Exercise directions:
Where a line holds the word "défini", copy that line from the data below.

Extracted data entries:
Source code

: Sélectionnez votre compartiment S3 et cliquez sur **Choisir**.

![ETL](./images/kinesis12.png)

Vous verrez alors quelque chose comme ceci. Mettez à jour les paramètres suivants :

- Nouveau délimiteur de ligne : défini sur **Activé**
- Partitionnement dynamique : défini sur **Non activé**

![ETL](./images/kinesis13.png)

Written solution:
- Nouveau délimiteur de ligne : défini sur **Activé**
- Partitionnement dynamique : défini sur **Non activé**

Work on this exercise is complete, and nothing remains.